→ GIVEN PASSAGE

━━━━━━━━━━━━━━━━

Going to graduate school was always “in the plan,” but after graduating from Wellesley in 2010, instead of moving on to another institution of higher learning, I went back to a place that makes many people cringe when thinking of their academic history: I went back to middle school. I spent two years teaching Social Studies, World Religions, and Latin at a small, all-girls middle school in Dorchester, MA and it is because of that experience that this fall I am in my second, and last, year of a Masters of Theological Study (MTS) at Boston University School of Theology.

━━━━━━━━━━━━━━━━

→ SET TASK 1
In the passage about going to graduate school, what subjects did the writer teach at the middle school?
→ SET TASK 2
Resume the passage about going to graduate school, writing on from its final sentence.

━━━━━━━━━━━━━━━━

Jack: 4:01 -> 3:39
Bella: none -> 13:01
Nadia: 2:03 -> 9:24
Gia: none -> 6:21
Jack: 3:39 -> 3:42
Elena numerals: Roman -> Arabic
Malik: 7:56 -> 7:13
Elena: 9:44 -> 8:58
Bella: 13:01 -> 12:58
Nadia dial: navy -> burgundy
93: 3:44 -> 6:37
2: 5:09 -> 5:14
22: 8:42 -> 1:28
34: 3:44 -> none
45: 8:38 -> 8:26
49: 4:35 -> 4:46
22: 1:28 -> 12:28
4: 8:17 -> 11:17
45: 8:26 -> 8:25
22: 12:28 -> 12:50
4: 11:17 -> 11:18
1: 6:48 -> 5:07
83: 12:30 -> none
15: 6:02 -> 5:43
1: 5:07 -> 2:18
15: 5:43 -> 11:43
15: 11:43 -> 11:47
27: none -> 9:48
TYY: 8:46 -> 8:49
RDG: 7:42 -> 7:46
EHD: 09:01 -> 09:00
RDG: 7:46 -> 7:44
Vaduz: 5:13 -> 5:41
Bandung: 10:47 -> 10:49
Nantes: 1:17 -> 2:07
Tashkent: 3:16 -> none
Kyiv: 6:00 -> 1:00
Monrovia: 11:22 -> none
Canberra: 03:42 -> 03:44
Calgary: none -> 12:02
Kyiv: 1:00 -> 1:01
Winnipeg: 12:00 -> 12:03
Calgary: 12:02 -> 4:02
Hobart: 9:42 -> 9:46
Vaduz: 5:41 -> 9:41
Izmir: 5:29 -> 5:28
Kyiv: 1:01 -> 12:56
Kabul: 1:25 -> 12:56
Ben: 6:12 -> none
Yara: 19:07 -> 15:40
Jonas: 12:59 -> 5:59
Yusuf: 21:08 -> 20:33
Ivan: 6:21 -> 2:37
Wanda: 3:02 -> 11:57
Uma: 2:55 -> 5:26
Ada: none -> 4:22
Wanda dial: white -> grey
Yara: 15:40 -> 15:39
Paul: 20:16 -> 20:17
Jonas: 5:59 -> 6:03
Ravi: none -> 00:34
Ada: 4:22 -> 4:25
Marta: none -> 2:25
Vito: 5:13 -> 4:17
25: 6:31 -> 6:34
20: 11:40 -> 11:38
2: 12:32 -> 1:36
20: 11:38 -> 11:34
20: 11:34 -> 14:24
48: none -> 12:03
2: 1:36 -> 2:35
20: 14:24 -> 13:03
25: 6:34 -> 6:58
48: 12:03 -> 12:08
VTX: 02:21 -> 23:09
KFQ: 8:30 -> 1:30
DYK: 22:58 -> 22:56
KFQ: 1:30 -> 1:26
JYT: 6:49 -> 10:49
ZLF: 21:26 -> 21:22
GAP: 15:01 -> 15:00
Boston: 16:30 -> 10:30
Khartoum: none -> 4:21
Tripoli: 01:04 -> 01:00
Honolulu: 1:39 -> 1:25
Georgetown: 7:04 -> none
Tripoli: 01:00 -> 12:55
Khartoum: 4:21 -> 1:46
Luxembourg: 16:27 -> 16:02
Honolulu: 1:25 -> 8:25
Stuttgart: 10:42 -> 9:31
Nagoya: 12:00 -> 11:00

━━━━━━━━━━━━━━━━

→ FINAL ANSWER 1
Social Studies, World Religions, and Latin.

→ FINAL ANSWER 2
I didn’t apply to graduate school during my senior year at Wellesley because I couldn’t narrow down my list of interests to focus on something specific. So instead of remaining a student, I became a teacher. In trying to capture the attention and imagination of 13 year old girls, I found myself getting even more excited about my subjects, especially teaching about religion. While religion had been one of my many interests and possible graduate school topics, as I taught about religion, worked on curriculum materials, and talked to other teachers, I discovered an area that I was really passionate about and wanted to keep talking about. Classroom discussions with my students about religious beliefs and rituals, religion in current events, and the big questions asked by religions were fascinating to me, and the insights of the girls were amazing. I wondered: Why didn’t I have this experience when I was in school? Why did so few students have the opportunity to engage with the questions about religion and the world that my students were asking? How could I bring this to other schools and students and help other teachers to teach about this complex and intriguing topic of religion? I found my focus in those middle school classrooms and in trying to find answers to those questions, I became a student again.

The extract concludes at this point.